START EXCERPT
Baroness Hamwee: My Lords, I have Amendments Nos. 25, 26 and 27 in this group. I pause hopefully, but no one is leaping to intervene.

Clause 11 provides for LBRO to publish,

My concern is that LBRO’s powers should not extend to allocating to the regulatory functions from the whole of a local authority’s budget. Rather, they should be limited to the priorities within what a local authority itself allocates to the functions. I hope that the Government can reassure me that that is what is intended. If the Government take the view that LBRO should have the greater power of saying to a local authority, “Thou shalt devote X million out of your Y hundreds of millions to the relevant functions”, that is too much power on the part of LBRO. I therefore hope that the Government can assure me that this is intended to be a more limited intervention.

Lord Hodgson of Astley Abbotts: My Lords, I have tabled Amendment No. 28 in this group. This is an issue that we covered in Committee. It concerns publishing the details of representations made to LBRO and the identity of those making the representations. The background to this was that I felt it important that, if you wish to influence public policy by lobbying LBRO, you should at least be prepared to be identified as having done so. The compulsive litigant or compulsive complainant should at least be identified as such.
END EXCERPT
START DATA PROVIDED
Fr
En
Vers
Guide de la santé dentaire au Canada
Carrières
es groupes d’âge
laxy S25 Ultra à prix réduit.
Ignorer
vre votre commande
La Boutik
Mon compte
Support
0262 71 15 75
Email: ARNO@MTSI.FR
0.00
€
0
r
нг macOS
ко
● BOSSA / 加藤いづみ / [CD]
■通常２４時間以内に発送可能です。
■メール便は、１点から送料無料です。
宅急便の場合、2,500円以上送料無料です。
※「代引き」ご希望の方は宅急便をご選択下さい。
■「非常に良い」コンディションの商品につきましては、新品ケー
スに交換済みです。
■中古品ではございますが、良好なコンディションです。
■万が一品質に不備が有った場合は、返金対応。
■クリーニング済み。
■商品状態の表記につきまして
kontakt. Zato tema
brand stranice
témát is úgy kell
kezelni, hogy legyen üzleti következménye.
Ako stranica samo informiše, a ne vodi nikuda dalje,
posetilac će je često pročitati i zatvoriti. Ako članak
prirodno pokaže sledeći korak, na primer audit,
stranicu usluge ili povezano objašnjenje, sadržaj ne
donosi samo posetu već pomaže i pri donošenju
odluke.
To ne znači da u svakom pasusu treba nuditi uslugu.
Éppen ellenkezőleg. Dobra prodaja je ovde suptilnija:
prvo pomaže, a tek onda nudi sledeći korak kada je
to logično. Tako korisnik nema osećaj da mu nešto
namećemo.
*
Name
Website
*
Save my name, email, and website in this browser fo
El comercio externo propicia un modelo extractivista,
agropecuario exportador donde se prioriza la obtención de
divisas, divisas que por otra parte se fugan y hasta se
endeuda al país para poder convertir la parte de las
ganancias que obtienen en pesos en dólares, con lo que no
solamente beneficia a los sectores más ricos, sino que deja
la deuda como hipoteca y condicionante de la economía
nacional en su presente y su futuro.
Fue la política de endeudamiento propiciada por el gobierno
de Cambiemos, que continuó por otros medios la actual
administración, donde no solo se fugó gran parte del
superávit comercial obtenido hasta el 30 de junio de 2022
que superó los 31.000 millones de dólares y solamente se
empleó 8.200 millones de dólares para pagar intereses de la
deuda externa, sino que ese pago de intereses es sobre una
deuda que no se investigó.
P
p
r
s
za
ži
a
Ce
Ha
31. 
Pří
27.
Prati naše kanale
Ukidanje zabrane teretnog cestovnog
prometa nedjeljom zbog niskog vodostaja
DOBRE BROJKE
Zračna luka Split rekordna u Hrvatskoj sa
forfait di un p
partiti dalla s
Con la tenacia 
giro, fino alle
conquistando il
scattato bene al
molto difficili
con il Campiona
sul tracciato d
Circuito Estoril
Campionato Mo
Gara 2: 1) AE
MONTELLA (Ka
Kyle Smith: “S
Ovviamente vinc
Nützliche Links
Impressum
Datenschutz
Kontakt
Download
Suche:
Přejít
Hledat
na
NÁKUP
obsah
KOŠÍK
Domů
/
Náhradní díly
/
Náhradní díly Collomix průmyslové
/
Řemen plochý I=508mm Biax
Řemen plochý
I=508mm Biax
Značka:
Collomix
END DATA PROVIDED
• _TASK 1_: Copy everything from the start of the records down to the line containing "Save my name, email, and", including both the first line and that line.
• _TASK 2_: Pick up the House of Lords debate on the LBRO amendments after its last sentence and write what comes next.

• _TASK OUTPUT 1_:
Fr
En
Vers
Guide de la santé dentaire au Canada
Carrières
es groupes d’âge
laxy S25 Ultra à prix réduit.
Ignorer
vre votre commande
La Boutik
Mon compte
Support
0262 71 15 75
Email: ARNO@MTSI.FR
0.00
€
0
r
нг macOS
ко
● BOSSA / 加藤いづみ / [CD]
■通常２４時間以内に発送可能です。
■メール便は、１点から送料無料です。
宅急便の場合、2,500円以上送料無料です。
※「代引き」ご希望の方は宅急便をご選択下さい。
■「非常に良い」コンディションの商品につきましては、新品ケー
スに交換済みです。
■中古品ではございますが、良好なコンディションです。
■万が一品質に不備が有った場合は、返金対応。
■クリーニング済み。
■商品状態の表記につきまして
kontakt. Zato tema
brand stranice
témát is úgy kell
kezelni, hogy legyen üzleti következménye.
Ako stranica samo informiše, a ne vodi nikuda dalje,
posetilac će je često pročitati i zatvoriti. Ako članak
prirodno pokaže sledeći korak, na primer audit,
stranicu usluge ili povezano objašnjenje, sadržaj ne
donosi samo posetu već pomaže i pri donošenju
odluke.
To ne znači da u svakom pasusu treba nuditi uslugu.
Éppen ellenkezőleg. Dobra prodaja je ovde suptilnija:
prvo pomaže, a tek onda nudi sledeći korak kada je
to logično. Tako korisnik nema osećaj da mu nešto
namećemo.
*
Name
Website
*
Save my name, email, and website in this browser fo

• _TASK OUTPUT 2_:
The Minister suggested on 28 January at col. GC 132 that this would fall foul of the Data Protection Act as he understood it. Between Committee stage and tonight, I have taken the trouble to ask, at a fairly unofficial level, a data protection lawyer about this. I am advised—I am sure that the serried ranks of the Bill team and its huge legal battery will have much better advice than I have—that where people put themselves forward and make direct representations, they would not be afforded the protection of the Data Protection Act, but that they would be if their support was implied. That is to say that, if the chamber of commerce had done something, you could mention the chamber of commerce but not the firms that were part of it. If you said that a company had made a representation, you could name the company but not individual directors.

I hope that the Minister will take the opportunity to think about this. Transparency is important in these areas. If you wish to influence public policy, you should have the courage of your convictions and be prepared to stand up and say what you are standing for. The dangers of allowing this to be done without disclosure are considerable.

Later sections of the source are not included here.